◆ **Instructions to follow**
What is the number of lines below that contain the word "stimulus"? Respond with that number alone.

(Stored items)
=== Begin Enclosure ===
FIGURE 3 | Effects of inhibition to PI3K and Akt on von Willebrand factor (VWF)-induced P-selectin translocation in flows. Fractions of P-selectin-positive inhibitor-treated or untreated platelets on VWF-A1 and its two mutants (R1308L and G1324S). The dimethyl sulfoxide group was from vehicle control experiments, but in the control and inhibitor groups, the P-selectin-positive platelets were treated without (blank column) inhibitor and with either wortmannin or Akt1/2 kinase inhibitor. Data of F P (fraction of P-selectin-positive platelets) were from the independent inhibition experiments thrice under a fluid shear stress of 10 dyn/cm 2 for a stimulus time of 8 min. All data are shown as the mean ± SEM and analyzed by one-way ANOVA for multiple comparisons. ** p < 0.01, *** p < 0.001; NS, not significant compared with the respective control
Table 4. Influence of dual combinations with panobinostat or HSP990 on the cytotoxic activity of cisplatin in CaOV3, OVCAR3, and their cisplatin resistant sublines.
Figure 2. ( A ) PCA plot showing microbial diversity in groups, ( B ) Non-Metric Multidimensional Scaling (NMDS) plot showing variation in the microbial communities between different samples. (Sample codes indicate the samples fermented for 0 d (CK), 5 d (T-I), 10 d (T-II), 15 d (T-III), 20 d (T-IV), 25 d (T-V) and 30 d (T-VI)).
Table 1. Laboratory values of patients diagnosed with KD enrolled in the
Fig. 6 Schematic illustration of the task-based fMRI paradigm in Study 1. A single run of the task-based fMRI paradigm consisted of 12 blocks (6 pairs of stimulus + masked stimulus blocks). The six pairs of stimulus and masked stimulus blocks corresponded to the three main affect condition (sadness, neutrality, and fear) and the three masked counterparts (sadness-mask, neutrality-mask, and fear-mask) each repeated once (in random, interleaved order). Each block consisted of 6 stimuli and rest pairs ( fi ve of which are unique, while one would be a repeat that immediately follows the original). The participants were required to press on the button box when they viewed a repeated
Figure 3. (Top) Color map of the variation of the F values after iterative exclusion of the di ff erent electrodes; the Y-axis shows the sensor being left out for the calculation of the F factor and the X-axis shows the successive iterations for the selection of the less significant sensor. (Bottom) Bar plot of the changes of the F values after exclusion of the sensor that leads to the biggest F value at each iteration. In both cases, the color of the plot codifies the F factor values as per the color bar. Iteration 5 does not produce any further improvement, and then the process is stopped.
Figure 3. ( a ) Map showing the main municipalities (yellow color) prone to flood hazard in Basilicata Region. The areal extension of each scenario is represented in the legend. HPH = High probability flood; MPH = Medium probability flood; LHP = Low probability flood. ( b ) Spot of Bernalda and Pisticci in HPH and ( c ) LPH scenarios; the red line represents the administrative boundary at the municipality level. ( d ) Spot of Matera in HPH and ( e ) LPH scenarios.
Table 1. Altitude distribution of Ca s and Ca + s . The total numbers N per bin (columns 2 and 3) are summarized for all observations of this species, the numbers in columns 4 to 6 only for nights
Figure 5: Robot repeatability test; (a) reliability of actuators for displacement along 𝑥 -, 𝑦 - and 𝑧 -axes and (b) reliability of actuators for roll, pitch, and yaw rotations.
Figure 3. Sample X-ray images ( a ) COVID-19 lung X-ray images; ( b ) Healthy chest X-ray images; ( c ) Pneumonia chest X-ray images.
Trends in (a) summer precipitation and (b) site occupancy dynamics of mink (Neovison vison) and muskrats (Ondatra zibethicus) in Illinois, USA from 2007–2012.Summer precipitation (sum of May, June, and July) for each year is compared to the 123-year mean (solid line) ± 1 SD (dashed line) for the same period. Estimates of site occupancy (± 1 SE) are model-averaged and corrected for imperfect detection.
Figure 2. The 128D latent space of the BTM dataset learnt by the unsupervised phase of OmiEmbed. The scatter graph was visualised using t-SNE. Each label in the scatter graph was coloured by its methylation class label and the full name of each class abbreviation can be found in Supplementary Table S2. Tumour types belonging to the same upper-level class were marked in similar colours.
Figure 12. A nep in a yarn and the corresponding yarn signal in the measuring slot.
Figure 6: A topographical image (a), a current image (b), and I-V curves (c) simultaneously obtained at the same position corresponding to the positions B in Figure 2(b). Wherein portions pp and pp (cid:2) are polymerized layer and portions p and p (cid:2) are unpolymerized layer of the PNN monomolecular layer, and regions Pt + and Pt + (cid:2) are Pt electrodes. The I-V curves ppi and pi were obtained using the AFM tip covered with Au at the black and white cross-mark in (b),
=== End Enclosure ===
◆ **Solution to this problem**
2